Apple is working to introduce sponsored locations in Apple Maps as soon as 2020, in what could be the biggest sign yet of the company’s efforts to get serious about competing with Google’s local advertising business, according to a new report from Bloomberg’s Mark Gurman. The change would place sponsored listings into local search, where restaurants, retailers, and service providers bid for exposure when users look for nearby businesses.
For Apple, the opportunity is obvious: people searching in maps are closer to making a decision and frequently have money to spend. The task will be to safeguard Apple’s hard-earned reputation for privacy and user experience while creating a new revenue stream within one of the company’s most widely used apps.

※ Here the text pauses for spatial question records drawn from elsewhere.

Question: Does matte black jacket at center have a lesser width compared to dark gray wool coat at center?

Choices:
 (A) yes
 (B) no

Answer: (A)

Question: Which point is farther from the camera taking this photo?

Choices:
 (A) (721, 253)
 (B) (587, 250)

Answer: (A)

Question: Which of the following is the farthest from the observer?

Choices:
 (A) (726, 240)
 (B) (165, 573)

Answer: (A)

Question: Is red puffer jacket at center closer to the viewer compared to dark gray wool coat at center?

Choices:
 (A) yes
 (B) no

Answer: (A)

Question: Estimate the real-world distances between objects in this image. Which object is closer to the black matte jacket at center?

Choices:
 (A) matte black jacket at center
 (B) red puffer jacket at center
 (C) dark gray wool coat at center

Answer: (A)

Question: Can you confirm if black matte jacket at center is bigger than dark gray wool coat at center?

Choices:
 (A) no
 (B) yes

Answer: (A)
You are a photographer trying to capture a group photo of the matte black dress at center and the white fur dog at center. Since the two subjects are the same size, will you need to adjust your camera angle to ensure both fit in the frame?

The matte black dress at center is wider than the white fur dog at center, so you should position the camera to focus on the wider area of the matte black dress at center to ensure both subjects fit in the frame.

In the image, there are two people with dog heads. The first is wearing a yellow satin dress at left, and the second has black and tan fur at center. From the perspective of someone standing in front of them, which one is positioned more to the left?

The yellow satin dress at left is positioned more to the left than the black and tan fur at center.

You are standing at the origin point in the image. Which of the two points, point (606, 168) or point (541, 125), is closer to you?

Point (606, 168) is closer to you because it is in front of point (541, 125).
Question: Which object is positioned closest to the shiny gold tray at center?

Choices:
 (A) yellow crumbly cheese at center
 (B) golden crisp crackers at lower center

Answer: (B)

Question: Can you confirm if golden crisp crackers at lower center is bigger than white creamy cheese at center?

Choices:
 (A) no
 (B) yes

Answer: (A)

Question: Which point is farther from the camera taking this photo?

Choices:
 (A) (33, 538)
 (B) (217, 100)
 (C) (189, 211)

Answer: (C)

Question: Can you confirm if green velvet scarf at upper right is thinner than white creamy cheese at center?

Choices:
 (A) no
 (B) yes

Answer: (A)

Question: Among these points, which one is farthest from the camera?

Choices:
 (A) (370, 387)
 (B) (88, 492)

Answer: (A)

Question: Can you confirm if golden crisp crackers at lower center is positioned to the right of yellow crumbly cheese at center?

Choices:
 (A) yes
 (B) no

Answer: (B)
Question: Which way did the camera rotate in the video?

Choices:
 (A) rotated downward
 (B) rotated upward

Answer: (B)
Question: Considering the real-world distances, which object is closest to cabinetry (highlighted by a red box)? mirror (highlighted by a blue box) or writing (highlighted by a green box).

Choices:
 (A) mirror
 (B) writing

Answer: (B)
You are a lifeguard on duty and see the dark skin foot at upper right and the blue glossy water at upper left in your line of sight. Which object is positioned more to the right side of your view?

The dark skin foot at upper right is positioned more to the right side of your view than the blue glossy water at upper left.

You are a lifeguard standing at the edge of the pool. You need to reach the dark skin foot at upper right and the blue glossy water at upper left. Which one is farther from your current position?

What sponsored results in Apple Maps might look like
Look for the same old playbook, gussied up with an Apple sheen. Think “sponsored” or “promoted” results at the top of local queries like “pizza near me,” unique map pins, and upgraded place cards with buttons to book a reservation, order delivery, or buy something via Apple Pay. Google Maps mainstreamed these mechanics with Local Search Ads and “promoted pins.” Apple’s spin, according to Bloomberg, is going to rely on interface polish and AI-assisted relevance: the ads that float up will conform more precisely to context like time of day, intent signals, and travel patterns.
Apple already has the ingredients. Apple Business Connect allows retailers to claim and enhance place profiles, so related Maps features — including Guides, Ratings, and Look Around — offer high-intent surfaces where paid placements could exist without being interruptive. CarPlay and turn-by-turn navigation introduce more inventory designed for safety, though they’re not reading the minds of passengers because Apple really shouldn’t be messing with attention and distraction.
Why Apple is interested in a local ads business
Services is Apple’s growth driver, posting all-time high results in the past few years. In its final complete fiscal year, Apple reported that its Services revenue had exceeded $85 billion, driven in large part by App Store sales, subscriptions, and licensing. Analysts at Insider Intelligence and Morgan Stanley have estimated Apple’s current ads business to be in the mid-single-digit billions annually — with headroom for growth as Apple adds formats and surfaces.
Maps is among Apple’s most prized yet under-monetized assets. Sponsored listings, as an example, could even at low penetration be a significant, low cost-of-sales source of revenue given Apple’s disclosed installed base of 2.2B+ devices in the market today. Local search is especially powerful because it captures commercial intent — a user searching for “tailor open now” has much stronger purchase intent than an idle browser.
Balancing Apple Maps ads with its privacy promises
Apple’s privacy standing makes traditional ad targeting more difficult. App Tracking Transparency significantly limited cross-app tracking and reshaped the wider mobile ad market. If Apple serves Maps ads, the world will see its targeting and measurement in action — without it betraying its principles. They will likely rely more on on-device processing, aggregated measurement, and rules based on context rather than identity — such as “in the vicinity of a stadium” rather than following a person from app to app.

The company has long insisted that it can provide relevance without pervasive tracking, and Maps may be the best proving ground. The signals from location and context of the query are strong by themselves. If Apple can show off conversions — calls, directions requests, table reservations — using privacy-preserving analytics along the way, it supports its story about how useful ads don’t need invasive data practices.
How merchants and competitors could be impacted by ads
A Maps ads product would offer small businesses another lever beyond the likes of Google, Yelp, and social platforms. Anticipate familiar pricing models like cost-per-tap for sponsored place cards or pay-per-action for calls and reservations. Apple’s command of the commerce stack — Apple Pay, “Tap to Pay on iPhone,” and native bookings through partners — could allow for closed-loop attribution, a key selling point for merchants that desire to know if an ad led directly to a real visit or transaction.
For rivals, Apple’s arrival sets the bar higher for user experience. Google Maps largely towers over the local discovery space and Waze’s branded pins are already a significant incumbent, but Apple has deep integrations with iOS, Siri, and CarPlay that provide it unique distribution. More so than anything else, it’s really up to Apple to keep ad load low and relevance high so it can compete on quality of trust and polish rather than sheer placements.
What to watch next as Apple tests sponsored Maps ads
Key signals will be whether Apple tests ads in a few select markets, opens up self-serve buying within Apple Business Connect, or activates outside partners such as reservation platforms for premium placements. Look for new disclosure requirements around measurement, opt-out controls, and ad labeling — all likely to be a focus of regulators that could apply not just in the EU but other markets too (especially in the wake of DMA).
If done right, Maps ads could grow into a robust, privacy-forward business for local ads. If not, Apple stands to alienate users who chose its ecosystem to steer clear of the sense that every screen is for sale. The company’s next moves will demonstrate whether it can thread the needle between monetization and minimalism in one of its most vital apps.